:: Given records ::

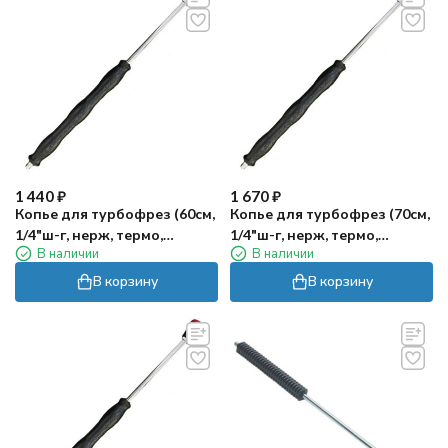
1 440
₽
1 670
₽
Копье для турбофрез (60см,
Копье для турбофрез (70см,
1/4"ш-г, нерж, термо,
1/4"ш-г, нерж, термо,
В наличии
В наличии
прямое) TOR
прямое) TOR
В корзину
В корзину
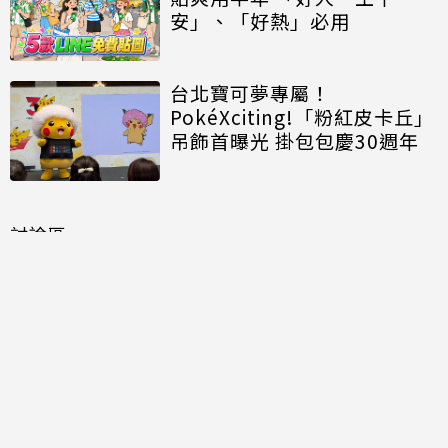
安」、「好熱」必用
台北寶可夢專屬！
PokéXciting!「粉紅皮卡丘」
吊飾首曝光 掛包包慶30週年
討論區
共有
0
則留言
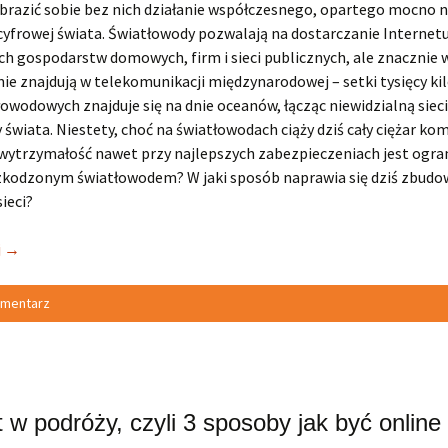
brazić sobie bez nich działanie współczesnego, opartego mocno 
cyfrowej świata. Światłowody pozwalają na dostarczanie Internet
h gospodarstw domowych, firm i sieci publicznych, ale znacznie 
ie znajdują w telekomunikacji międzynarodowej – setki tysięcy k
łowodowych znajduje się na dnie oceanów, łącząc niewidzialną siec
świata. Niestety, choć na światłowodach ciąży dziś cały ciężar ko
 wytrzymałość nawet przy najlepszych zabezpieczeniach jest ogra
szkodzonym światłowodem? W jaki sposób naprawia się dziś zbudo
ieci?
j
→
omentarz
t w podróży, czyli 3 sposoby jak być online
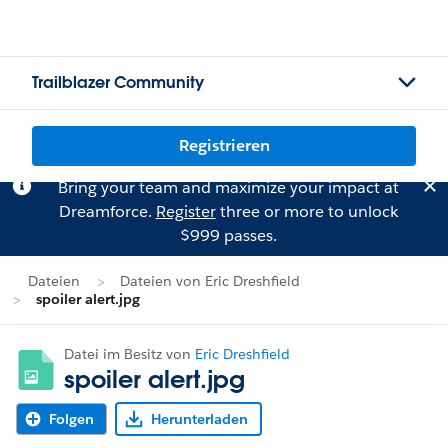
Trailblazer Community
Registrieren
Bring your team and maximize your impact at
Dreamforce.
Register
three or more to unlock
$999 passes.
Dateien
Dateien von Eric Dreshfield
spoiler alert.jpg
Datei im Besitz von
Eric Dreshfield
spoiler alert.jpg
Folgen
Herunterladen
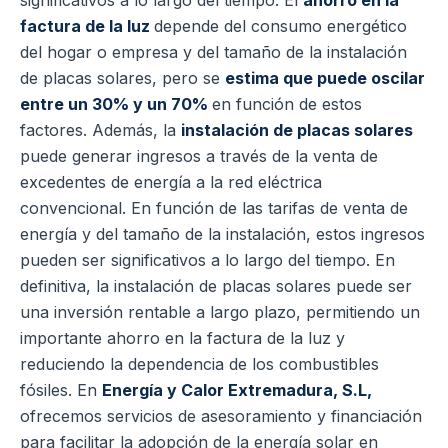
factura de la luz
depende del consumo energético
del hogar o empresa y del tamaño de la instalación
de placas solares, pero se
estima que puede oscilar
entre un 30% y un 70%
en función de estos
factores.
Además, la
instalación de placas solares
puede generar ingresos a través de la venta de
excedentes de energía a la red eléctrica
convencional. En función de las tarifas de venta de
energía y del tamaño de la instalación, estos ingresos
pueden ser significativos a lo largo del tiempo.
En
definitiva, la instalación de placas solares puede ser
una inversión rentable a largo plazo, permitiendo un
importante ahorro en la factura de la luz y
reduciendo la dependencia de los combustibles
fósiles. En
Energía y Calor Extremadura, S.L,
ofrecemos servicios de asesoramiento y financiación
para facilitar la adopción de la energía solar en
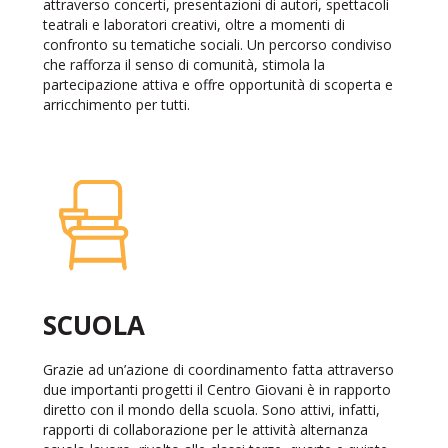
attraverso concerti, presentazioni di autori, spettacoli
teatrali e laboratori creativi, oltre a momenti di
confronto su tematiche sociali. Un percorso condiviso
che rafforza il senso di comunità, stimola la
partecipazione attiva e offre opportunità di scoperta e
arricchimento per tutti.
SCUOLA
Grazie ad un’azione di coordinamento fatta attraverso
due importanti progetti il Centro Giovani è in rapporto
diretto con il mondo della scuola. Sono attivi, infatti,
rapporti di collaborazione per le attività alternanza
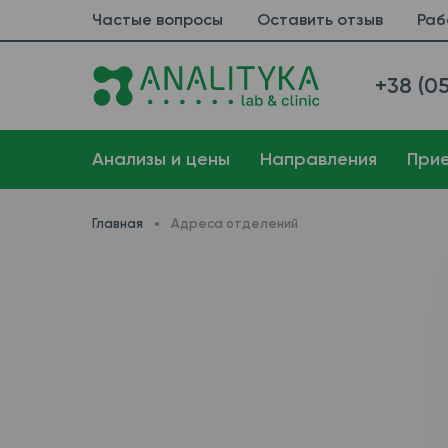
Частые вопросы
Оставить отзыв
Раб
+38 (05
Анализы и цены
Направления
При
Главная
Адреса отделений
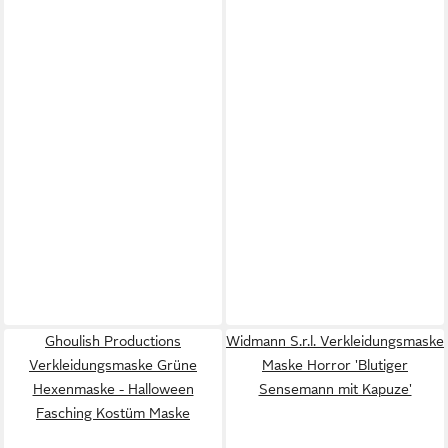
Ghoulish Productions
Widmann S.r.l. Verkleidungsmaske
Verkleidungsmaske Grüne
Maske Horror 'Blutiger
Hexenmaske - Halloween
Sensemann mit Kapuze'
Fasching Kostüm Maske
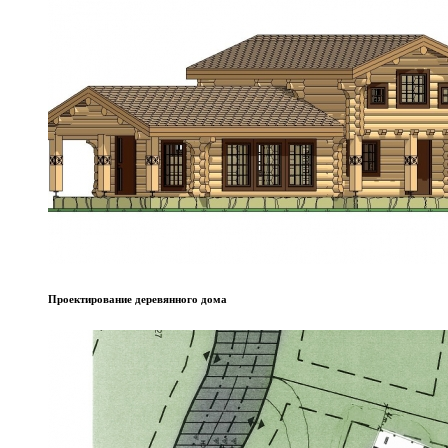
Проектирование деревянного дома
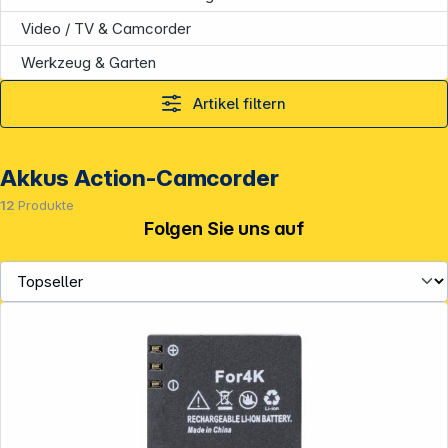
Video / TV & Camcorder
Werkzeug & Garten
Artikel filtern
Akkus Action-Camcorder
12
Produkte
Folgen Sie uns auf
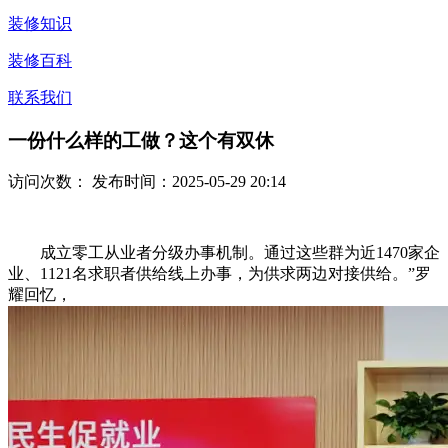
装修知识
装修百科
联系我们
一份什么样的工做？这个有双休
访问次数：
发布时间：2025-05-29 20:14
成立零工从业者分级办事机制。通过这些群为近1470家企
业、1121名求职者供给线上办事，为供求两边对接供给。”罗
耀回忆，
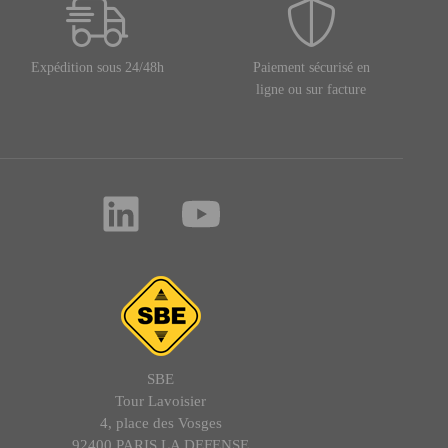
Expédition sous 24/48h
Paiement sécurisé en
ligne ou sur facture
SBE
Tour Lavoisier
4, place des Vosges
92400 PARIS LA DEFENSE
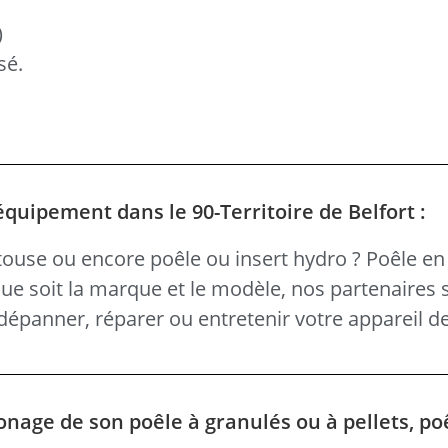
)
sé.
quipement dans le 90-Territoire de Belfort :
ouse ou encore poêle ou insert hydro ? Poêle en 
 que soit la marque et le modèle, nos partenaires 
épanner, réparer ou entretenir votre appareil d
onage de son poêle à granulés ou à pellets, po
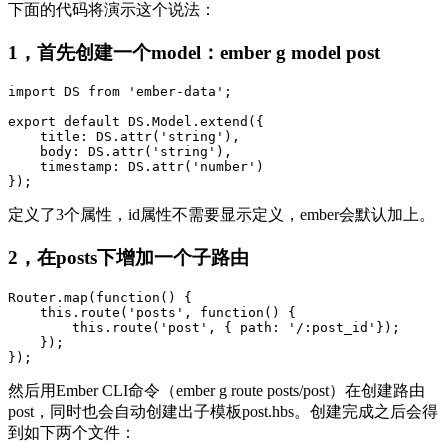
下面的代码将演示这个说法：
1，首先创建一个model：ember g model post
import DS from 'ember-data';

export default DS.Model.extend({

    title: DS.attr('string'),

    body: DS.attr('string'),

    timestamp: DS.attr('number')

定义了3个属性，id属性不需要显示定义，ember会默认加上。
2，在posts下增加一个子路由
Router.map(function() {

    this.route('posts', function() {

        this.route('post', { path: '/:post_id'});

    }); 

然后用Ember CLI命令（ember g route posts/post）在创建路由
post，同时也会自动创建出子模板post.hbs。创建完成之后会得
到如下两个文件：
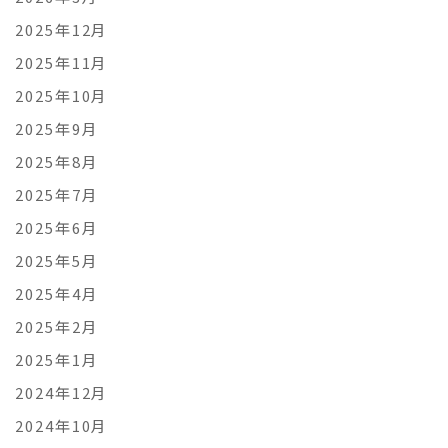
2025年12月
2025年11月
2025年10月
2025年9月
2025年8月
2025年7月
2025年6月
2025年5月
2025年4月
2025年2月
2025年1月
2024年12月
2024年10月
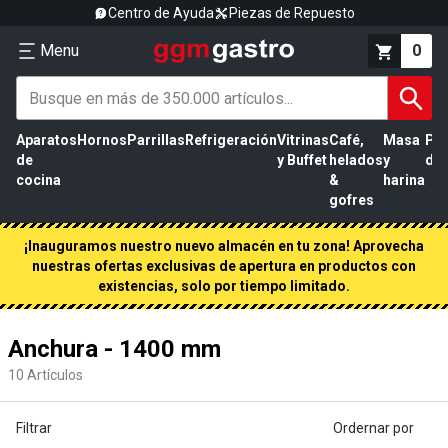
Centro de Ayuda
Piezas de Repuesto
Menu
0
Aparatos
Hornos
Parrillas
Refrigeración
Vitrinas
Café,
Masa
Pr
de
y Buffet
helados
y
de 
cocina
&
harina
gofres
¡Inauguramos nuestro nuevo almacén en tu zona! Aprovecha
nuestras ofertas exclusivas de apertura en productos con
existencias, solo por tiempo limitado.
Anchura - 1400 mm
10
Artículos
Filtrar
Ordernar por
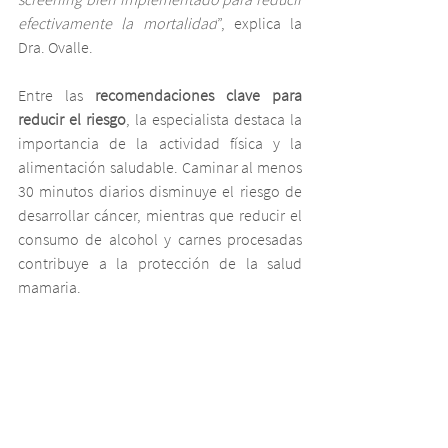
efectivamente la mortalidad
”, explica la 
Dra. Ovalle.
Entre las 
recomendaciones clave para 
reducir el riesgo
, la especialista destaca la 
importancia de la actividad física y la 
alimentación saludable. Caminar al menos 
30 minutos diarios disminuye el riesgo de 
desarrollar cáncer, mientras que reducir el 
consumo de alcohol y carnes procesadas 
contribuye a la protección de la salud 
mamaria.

:::

» **What is being asked**
Could you write out every record exactly, leaving the pictures out?

» **Solution below**
1 440
₽
1 670
₽
Копье для турбофрез (60см,
Копье для турбофрез (70см,
1/4"ш-г, нерж, термо,
1/4"ш-г, нерж, термо,
В наличии
В наличии
прямое) TOR
прямое) TOR
В корзину
В корзину
安」、「好熱」必用
台北寶可夢專屬！
PokéXciting!「粉紅皮卡丘」
吊飾首曝光 掛包包慶30週年
討論區
共有
0
則留言
brazić sobie bez nich działanie współczesnego, opartego mocno 
cyfrowej świata. Światłowody pozwalają na dostarczanie Internet
h gospodarstw domowych, firm i sieci publicznych, ale znacznie 
ie znajdują w telekomunikacji międzynarodowej – setki tysięcy k
łowodowych znajduje się na dnie oceanów, łącząc niewidzialną siec
świata. Niestety, choć na światłowodach ciąży dziś cały ciężar ko
 wytrzymałość nawet przy najlepszych zabezpieczeniach jest ogra
szkodzonym światłowodem? W jaki sposób naprawia się dziś zbudo
ieci?
j
→
omentarz
t w podróży, czyli 3 sposoby jak być online
Trailblazer Community
Registrieren
Bring your team and maximize your impact at
Dreamforce.
Register
three or more to unlock
$999 passes.
Dateien
Dateien von Eric Dreshfield
spoiler alert.jpg
Datei im Besitz von
Eric Dreshfield
spoiler alert.jpg
Folgen
Herunterladen
factura de la luz
depende del consumo energético
del hogar o empresa y del tamaño de la instalación
de placas solares, pero se
estima que puede oscilar
entre un 30% y un 70%
en función de estos
factores.
Además, la
instalación de placas solares
puede generar ingresos a través de la venta de
excedentes de energía a la red eléctrica
convencional. En función de las tarifas de venta de
energía y del tamaño de la instalación, estos ingresos
pueden ser significativos a lo largo del tiempo.
En
definitiva, la instalación de placas solares puede ser
una inversión rentable a largo plazo, permitiendo un
importante ahorro en la factura de la luz y
reduciendo la dependencia de los combustibles
fósiles. En
Energía y Calor Extremadura, S.L,
ofrecemos servicios de asesoramiento y financiación
para facilitar la adopción de la energía solar en
attraverso concerti, presentazioni di autori, spettacoli
teatrali e laboratori creativi, oltre a momenti di
confronto su tematiche sociali. Un percorso condiviso
che rafforza il senso di comunità, stimola la
partecipazione attiva e offre opportunità di scoperta e
arricchimento per tutti.
SCUOLA
Grazie ad un’azione di coordinamento fatta attraverso
due importanti progetti il Centro Giovani è in rapporto
diretto con il mondo della scuola. Sono attivi, infatti,
rapporti di collaborazione per le attività alternanza
Частые вопросы
Оставить отзыв
Раб
+38 (05
Анализы и цены
Направления
При
Главная
Адреса отделений
Ghoulish Productions
Widmann S.r.l. Verkleidungsmaske
Verkleidungsmaske Grüne
Maske Horror 'Blutiger
Hexenmaske - Halloween
Sensemann mit Kapuze'
Fasching Kostüm Maske
Проектирование деревянного дома
Video / TV & Camcorder
Werkzeug & Garten
Artikel filtern
Akkus Action-Camcorder
12
Produkte
Folgen Sie uns auf
装修知识
装修百科
联系我们
一份什么样的工做？这个有双休
访问次数：
发布时间：2025-05-29 20:14
成立零工从业者分级办事机制。通过这些群为近1470家企
业、1121名求职者供给线上办事，为供求两边对接供给。”罗
耀回忆，
Expédition sous 24/48h
Paiement sécurisé en
ligne ou sur facture
SBE
Tour Lavoisier
4, place des Vosges
92400 PARIS LA DEFENSE
)
sé.
quipement dans le 90-Territoire de Belfort :
ouse ou encore poêle ou insert hydro ? Poêle en 
 que soit la marque et le modèle, nos partenaires 
épanner, réparer ou entretenir votre appareil d
onage de son poêle à granulés ou à pellets, po
下面的代码将演示这个说法：
1，首先创建一个model：ember g model post
import DS from 'ember-data';

export default DS.Model.extend({

    title: DS.attr('string'),

    body: DS.attr('string'),

    timestamp: DS.attr('number')

定义了3个属性，id属性不需要显示定义，ember会默认加上。
2，在posts下增加一个子路由
Router.map(function() {

    this.route('posts', function() {

        this.route('post', { path: '/:post_id'});

    }); 

然后用Ember CLI命令（ember g route posts/post）在创建路由
post，同时也会自动创建出子模板post.hbs。创建完成之后会得
到如下两个文件：
2025年12月
2025年11月
2025年10月
2025年9月
2025年8月
2025年7月
2025年6月
2025年5月
2025年4月
2025年2月
2025年1月
2024年12月
2024年10月
Centro de Ayuda
Piezas de Repuesto
Menu
0
Aparatos
Hornos
Parrillas
Refrigeración
Vitrinas
Café,
Masa
Pr
de
y Buffet
helados
y
de 
cocina
&
harina
gofres
¡Inauguramos nuestro nuevo almacén en tu zona! Aprovecha
nuestras ofertas exclusivas de apertura en productos con
existencias, solo por tiempo limitado.
Anchura - 1400 mm
10
Artículos
Filtrar
Ordernar por
efectivamente la mortalidad
”, explica la 
Dra. Ovalle.
Entre las 
recomendaciones clave para 
reducir el riesgo
, la especialista destaca la 
importancia de la actividad física y la 
alimentación saludable. Caminar al menos 
30 minutos diarios disminuye el riesgo de 
desarrollar cáncer, mientras que reducir el 
consumo de alcohol y carnes procesadas 
contribuye a la protección de la salud 
mamaria.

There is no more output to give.